Je sais que les trolls possèdent des facultés de récupération supérieures à celles des humains. Mais là, c’est impressionnant. Erglug parvient à s’asseoir. Il inspire et expire plusieurs fois avant de reprendre la parole.

— Promets-moi… de ne jamais être mon ennemi.

— Accordé ! je dis en lui tapotant l’épaule.

Il se redresse complètement, grimace, puis bouge chacun de ses membres pour s’assurer que tout fonctionne comme avant.

— Et de ne jamais dire à personne que tu m’as vu pleurer, termine-t-il d’une voix lourde de menaces.

— Je te le promets !

J’hésite à poursuivre. Je comptais profiter de son état de faiblesse, mais il semble aller beaucoup mieux. Je me lance quand même :

— Ça serait chouette que toi non plus tu ne sois jamais mon ennemi. Tu as vu la marque que tu m’as laissée sur le cou ? Je vais avoir un bleu énorme ! Il va falloir que je porte un foulard pendant au moins une semaine !

— Quand je pense que je tenais enfin l’occasion de te faire taire, soupire Erglug en levant les yeux au ciel.

— J’imagine que ça veut dire oui. Ensuite… Eh bien, j’aimerais que tu me laisses fréquenter ta sœur.

— Même pas en rêve ! gronde-t-il en les braquant sur moi.

— Ça veut dire non ? Tu es dur. J’ai dit fréquenter, pas draguer. Et puis n’oublie pas que je t’ai libéré de ta soumission. Enfin, j’imagine. On n’a pas eu le temps de vérifier mais je pense que, vu les dégâts qu’il t’a infligés, mon sortilège a détruit le lien magique existant entre Siyah et toi.

— Tu m’as abominablement tourmenté !

— On ne fait pas d’omelettes sans casser d’œufs.

— Tu as raison. Je vais d’ailleurs le prouver tout de suite en te transformant en omelette.
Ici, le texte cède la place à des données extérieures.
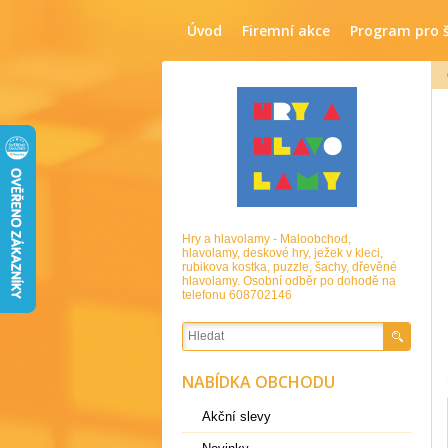
Úvod
Firemní akce
Program pro 
Hry a hlavolamy - Maloobchod,
hlavolamy, deskové hry, ježek v kleci,
rubikova kostka, puzzle, šachy, dřevěné
hlavolamy. Osobní odběr po dohodě na
telefonu 608702146
NABÍDKA OBCHODU
Akční slevy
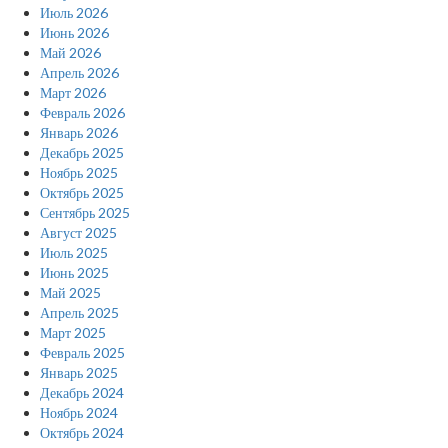
Июль 2026
Июнь 2026
Май 2026
Апрель 2026
Март 2026
Февраль 2026
Январь 2026
Декабрь 2025
Ноябрь 2025
Октябрь 2025
Сентябрь 2025
Август 2025
Июль 2025
Июнь 2025
Май 2025
Апрель 2025
Март 2025
Февраль 2025
Январь 2025
Декабрь 2024
Ноябрь 2024
Октябрь 2024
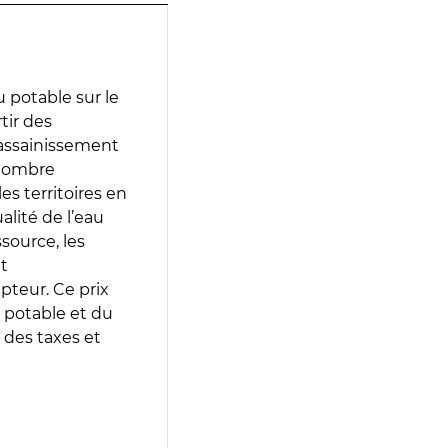
 potable sur le
rtir des
d’assainissement
 nombre
es territoires en
lité de l’eau
source, les
t
epteur. Ce prix
 potable et du
 des taxes et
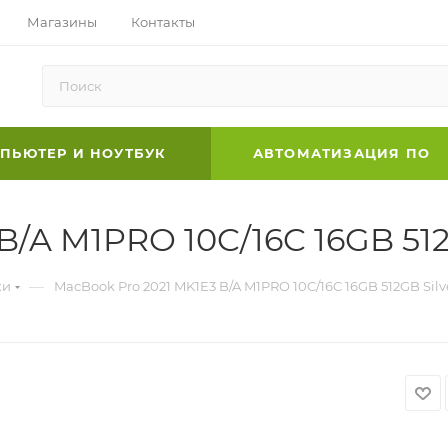
Магазины
Контакты
ПЬЮТЕР И НОУТБУК
АВТОМАТИЗАЦИЯ ПО
/A M1PRO 10C/16C 16GB 512G
—
ки
MacBook Pro 2021 MK1E3 B/A M1PRO 10C/16C 16GB 512GB Silv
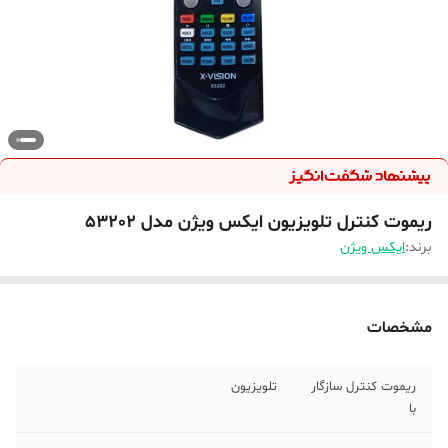
ریموت کنترل تلویزیون ایکس ویژن مدل 53202
برند:
ایکس ویژن
مشخصات
ریموت کنترل سازگار
تلویزیون
با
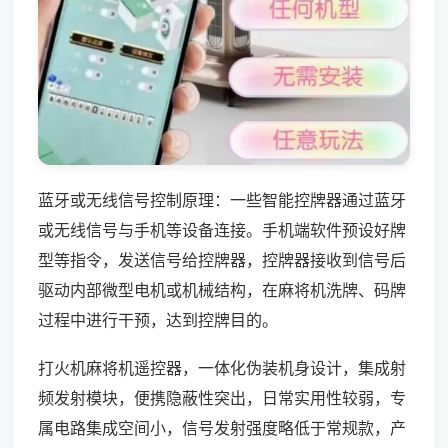
蓝牙或无线信号控制原理：一些智能控牌器通过蓝牙
或无线信号与手机等设备连接。手机端软件预设好牌
型等指令，发送信号给控牌器，控牌器接收到信号后
驱动内部微型电机或机械结构，在麻将机洗牌、码牌
过程中进行干预，达到控牌目的。
打火机麻将机遥控器，一体化伪装机身设计，集成射
频发射模块，便携隐蔽性突出，日常实用性较弱，专
属电路集成空间小，信号发射强度略低于常规款，产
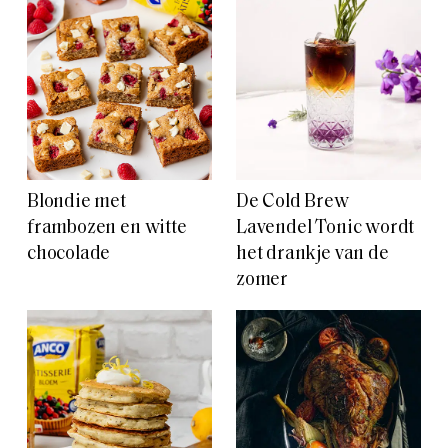
Blondie met
De Cold Brew
frambozen en witte
Lavendel Tonic wordt
chocolade
het drankje van de
zomer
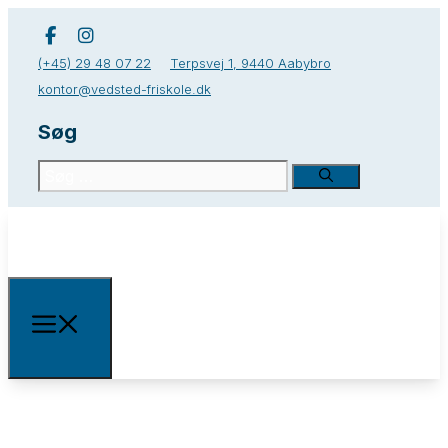
(+45) 29 48 07 22
Terpsvej 1, 9440 Aabybro
kontor@vedsted-friskole.dk
Søg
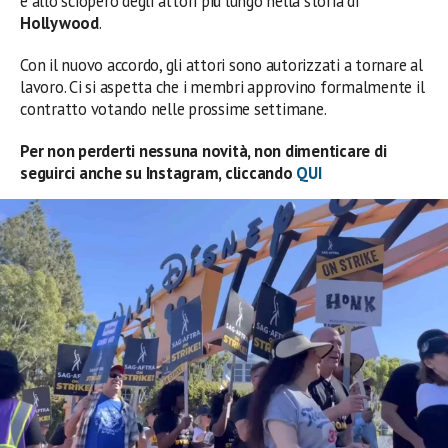
e allo sciopero degli attori più lungo nella storia di
Hollywood
.
Con il nuovo accordo, gli attori sono autorizzati a tornare al
lavoro. Ci si aspetta che i membri approvino formalmente il
contratto votando nelle prossime settimane.
Per non perderti nessuna novità, non dimenticare di
seguirci anche su Instagram, cliccando
QUI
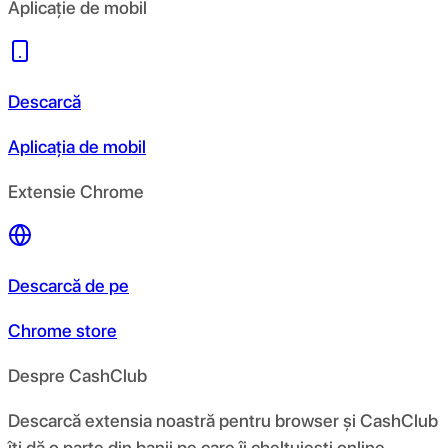
Aplicație de mobil
Descarcă
Aplicația de mobil
Extensie Chrome
Descarcă de pe
Chrome store
Despre CashClub
Descarcă extensia noastră pentru browser și CashClub
îți dă o parte din banii pe care îi cheltuiești online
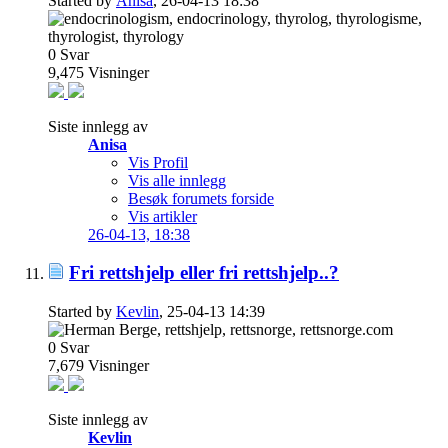
Started by
Anisa
, 26-04-13 18:38
0
Svar
9,475
Visninger
Siste innlegg av
Anisa
Vis Profil
Vis alle innlegg
Besøk forumets forside
Vis artikler
26-04-13,
18:38
Fri rettshjelp eller fri rettshjelp..?
Started by
Kevlin
, 25-04-13 14:39
0
Svar
7,679
Visninger
Siste innlegg av
Kevlin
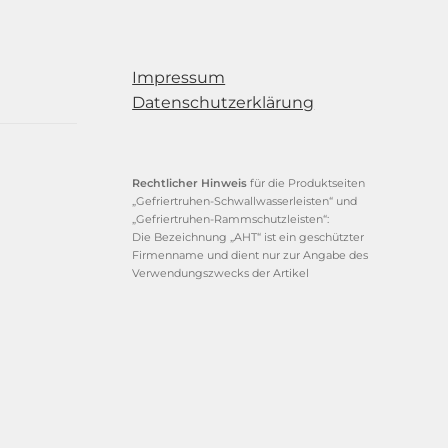
Impressum
Datenschutzerklärung
Rechtlicher Hinweis
für die Produktseiten
„Gefriertruhen-Schwallwasserleisten“ und
„Gefriertruhen-Rammschutzleisten“:
Die Bezeichnung „AHT“ ist ein geschützter
Firmenname und dient nur zur Angabe des
Verwendungszwecks der Artikel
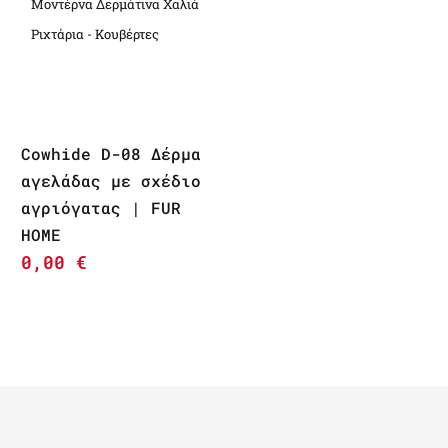
Μοντέρνα Δερμάτινα Χαλιά
Ριχτάρια - Κουβέρτες
Cowhide D-08 Δέρμα
αγελάδας με σχέδιο
αγριόγατας | FUR
HOME
0,00
€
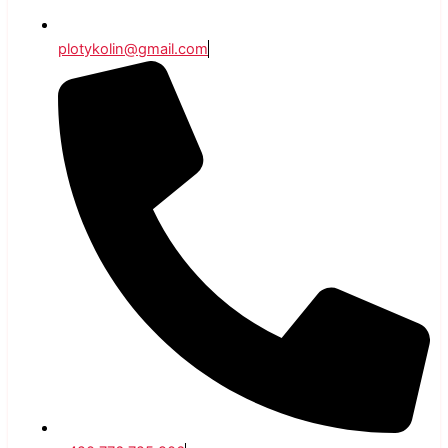
plotykolin@gmail.com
— Eh bien, je rétorque, acerbe, tu n’as pas mis longtemps à redevenir toi-même ! N’empêche qu’un pacte est un pacte. Je t’ai libéré. Même les trolls doivent honorer les pactes !

— Mais qu’est-ce que ma sœur vient faire dans le pacte ? demande Erglug éberlué. C’était ma liberté contre la vie de ton amie.

— C’est possible, je reconnais en rougissant. Maintenant que tu le dis…

— En plus, reprend le troll en pointant vers moi un doigt accusateur, c’est un pacte que tu n’as pas honoré.

— Comment ça ?

— Tu devais liquider le magicien noir.

— Il s’est enfui, je confesse piteusement. Mais c’était lui ou toi ! J’ai choisi…

Erglug me fixe un long moment et m’accorde enfin un sourire.

— « Après une bonne querelle, dit Cioran, on se sent plus léger et plus généreux qu’avant. » Il a mille fois raison. Viens dans mes bras, Jasper, et faisons la paix.

Je n’hésite pas une seconde. Je me précipite contre lui et j’enserre de mes bras la taille épaisse du troll. Erglug me donne l’accolade.

— Ce que tu as fait pour moi, dit-il une fois les effusions terminées, je ne l’oublierai pas. Je vais t’en donner la preuve.

Il fouille dans une poche de son pagne, en extirpe une figurine en os polie par les ans.

— Si un jour tu es en danger, utilise ceci.

Je prends dans ma main la pièce qui, représente un troll sculpté de façon grossière.

— C’est un artefact ? je demande avec respect. Un moyen de t’appeler près de moi en cas de besoin ? Erglug me regarde avec de grands yeux.

— Hein ? Un bibelot magique ? Et puis quoi encore ! C’est juste une statuette de troll, pour te rappeler d’être fort et courageux quand ça tourne mal.

— Ah, je lâche, déçu, en rangeant malgré tout la figurine dans ma sacoche. Merci !

— Pas de quoi.

— Qu’est-ce qui va se passer, maintenant ?

— On va chercher à manger. Je meurs de faim.